Brief
Reproduce the part of the records that opens with the line containing "country: Chile" and closes with the line containing "genus: Paspalum", with both of those lines included.

(Records from a dataset)
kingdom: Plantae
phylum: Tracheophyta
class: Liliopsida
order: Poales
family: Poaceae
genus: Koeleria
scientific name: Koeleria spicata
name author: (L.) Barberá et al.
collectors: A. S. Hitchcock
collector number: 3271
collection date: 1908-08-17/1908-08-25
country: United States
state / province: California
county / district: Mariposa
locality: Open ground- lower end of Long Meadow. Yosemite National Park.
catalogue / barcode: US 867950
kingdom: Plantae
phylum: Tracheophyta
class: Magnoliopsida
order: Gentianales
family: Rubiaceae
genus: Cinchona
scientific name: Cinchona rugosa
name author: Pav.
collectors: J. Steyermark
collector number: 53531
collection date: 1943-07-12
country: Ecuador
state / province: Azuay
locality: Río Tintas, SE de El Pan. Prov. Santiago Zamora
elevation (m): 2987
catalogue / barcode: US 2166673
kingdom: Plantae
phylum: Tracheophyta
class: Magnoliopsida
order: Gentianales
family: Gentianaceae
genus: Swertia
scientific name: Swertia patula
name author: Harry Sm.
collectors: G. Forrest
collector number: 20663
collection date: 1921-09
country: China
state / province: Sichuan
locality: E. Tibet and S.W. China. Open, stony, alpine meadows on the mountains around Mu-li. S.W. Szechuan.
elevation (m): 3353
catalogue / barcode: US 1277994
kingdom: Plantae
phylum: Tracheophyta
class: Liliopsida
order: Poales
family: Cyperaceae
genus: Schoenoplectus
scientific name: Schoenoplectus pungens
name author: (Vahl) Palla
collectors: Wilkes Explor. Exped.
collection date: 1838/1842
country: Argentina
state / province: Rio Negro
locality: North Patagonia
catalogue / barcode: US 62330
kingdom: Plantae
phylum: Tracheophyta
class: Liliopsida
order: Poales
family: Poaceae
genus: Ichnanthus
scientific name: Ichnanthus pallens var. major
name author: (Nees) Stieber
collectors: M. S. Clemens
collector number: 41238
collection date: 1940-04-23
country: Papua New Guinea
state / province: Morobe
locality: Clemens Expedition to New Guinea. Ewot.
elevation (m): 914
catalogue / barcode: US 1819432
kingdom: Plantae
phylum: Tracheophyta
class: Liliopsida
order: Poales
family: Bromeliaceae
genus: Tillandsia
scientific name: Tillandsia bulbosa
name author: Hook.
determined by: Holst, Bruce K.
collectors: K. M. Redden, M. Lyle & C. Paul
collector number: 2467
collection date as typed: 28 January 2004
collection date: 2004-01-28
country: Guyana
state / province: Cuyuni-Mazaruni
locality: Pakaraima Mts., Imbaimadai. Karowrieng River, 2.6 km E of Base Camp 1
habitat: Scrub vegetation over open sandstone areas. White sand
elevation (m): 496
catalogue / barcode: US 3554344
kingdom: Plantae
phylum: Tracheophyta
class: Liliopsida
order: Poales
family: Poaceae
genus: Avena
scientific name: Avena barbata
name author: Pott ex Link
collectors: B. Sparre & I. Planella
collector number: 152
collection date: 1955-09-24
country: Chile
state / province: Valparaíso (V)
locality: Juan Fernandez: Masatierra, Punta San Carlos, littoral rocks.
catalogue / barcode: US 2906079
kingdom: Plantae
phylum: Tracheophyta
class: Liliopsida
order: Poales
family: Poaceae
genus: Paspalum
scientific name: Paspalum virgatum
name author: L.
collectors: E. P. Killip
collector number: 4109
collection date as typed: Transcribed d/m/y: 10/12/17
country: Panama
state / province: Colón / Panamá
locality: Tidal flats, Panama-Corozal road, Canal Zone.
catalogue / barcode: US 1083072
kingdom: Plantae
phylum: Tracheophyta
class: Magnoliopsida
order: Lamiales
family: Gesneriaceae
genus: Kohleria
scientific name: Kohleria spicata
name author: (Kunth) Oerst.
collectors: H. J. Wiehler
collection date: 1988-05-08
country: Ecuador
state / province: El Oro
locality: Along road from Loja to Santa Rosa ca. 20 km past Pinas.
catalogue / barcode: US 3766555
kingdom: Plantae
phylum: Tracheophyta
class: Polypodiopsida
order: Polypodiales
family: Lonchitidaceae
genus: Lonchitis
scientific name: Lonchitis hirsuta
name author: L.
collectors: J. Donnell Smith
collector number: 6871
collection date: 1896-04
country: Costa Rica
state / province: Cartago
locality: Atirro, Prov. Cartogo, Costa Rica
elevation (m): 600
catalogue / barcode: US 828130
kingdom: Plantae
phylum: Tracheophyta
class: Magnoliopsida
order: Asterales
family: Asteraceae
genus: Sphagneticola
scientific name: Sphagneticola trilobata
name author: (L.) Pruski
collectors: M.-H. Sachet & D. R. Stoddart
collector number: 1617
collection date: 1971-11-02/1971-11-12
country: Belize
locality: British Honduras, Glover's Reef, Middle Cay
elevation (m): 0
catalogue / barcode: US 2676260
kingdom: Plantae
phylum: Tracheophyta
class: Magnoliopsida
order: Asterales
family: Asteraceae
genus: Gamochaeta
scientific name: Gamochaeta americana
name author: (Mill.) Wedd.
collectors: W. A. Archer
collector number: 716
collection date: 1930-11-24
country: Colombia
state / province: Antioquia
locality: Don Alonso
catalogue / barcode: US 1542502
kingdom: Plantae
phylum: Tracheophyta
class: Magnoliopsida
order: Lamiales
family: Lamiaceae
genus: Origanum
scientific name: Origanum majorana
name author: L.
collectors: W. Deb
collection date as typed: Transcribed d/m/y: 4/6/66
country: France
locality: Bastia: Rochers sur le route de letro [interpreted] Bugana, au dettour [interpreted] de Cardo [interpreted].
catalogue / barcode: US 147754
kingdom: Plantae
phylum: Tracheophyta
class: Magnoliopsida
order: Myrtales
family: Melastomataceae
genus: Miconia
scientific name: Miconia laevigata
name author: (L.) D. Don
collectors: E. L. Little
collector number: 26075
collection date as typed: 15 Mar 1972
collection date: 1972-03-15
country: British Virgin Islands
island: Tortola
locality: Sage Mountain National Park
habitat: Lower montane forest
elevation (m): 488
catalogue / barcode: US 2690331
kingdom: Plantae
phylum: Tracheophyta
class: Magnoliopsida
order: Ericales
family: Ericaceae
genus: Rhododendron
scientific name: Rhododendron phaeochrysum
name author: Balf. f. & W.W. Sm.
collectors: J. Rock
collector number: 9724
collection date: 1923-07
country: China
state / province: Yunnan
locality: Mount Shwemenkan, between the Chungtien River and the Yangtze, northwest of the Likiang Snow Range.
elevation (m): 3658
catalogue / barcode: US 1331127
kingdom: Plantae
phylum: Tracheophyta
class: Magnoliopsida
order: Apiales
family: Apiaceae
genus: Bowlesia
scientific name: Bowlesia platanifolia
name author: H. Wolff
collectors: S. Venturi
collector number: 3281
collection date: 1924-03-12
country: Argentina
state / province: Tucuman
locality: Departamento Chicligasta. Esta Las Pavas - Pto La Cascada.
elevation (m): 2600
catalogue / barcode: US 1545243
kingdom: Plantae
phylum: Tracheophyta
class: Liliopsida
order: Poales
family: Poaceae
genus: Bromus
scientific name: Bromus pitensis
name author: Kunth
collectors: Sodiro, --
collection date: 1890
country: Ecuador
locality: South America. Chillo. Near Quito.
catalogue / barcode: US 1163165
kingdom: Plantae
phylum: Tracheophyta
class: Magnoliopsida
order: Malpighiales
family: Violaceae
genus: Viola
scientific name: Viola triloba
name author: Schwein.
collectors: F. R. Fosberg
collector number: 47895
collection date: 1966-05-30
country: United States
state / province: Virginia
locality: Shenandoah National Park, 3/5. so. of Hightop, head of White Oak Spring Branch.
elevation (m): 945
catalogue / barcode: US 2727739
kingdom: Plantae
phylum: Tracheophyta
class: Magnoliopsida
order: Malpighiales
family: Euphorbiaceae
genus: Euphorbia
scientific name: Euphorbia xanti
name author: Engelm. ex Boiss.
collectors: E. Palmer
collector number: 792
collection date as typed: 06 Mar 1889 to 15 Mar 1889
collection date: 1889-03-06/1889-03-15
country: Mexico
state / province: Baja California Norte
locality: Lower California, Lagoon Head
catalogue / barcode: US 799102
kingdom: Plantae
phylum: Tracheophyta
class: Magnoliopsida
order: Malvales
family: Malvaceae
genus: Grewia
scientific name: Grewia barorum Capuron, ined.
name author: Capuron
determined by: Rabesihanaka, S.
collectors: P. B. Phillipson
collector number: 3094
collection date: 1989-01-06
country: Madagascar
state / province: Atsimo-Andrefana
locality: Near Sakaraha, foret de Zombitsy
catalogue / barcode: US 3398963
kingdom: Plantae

Response to the task
country: Chile
state / province: Valparaíso (V)
locality: Juan Fernandez: Masatierra, Punta San Carlos, littoral rocks.
catalogue / barcode: US 2906079
kingdom: Plantae
phylum: Tracheophyta
class: Liliopsida
order: Poales
family: Poaceae
genus: Paspalum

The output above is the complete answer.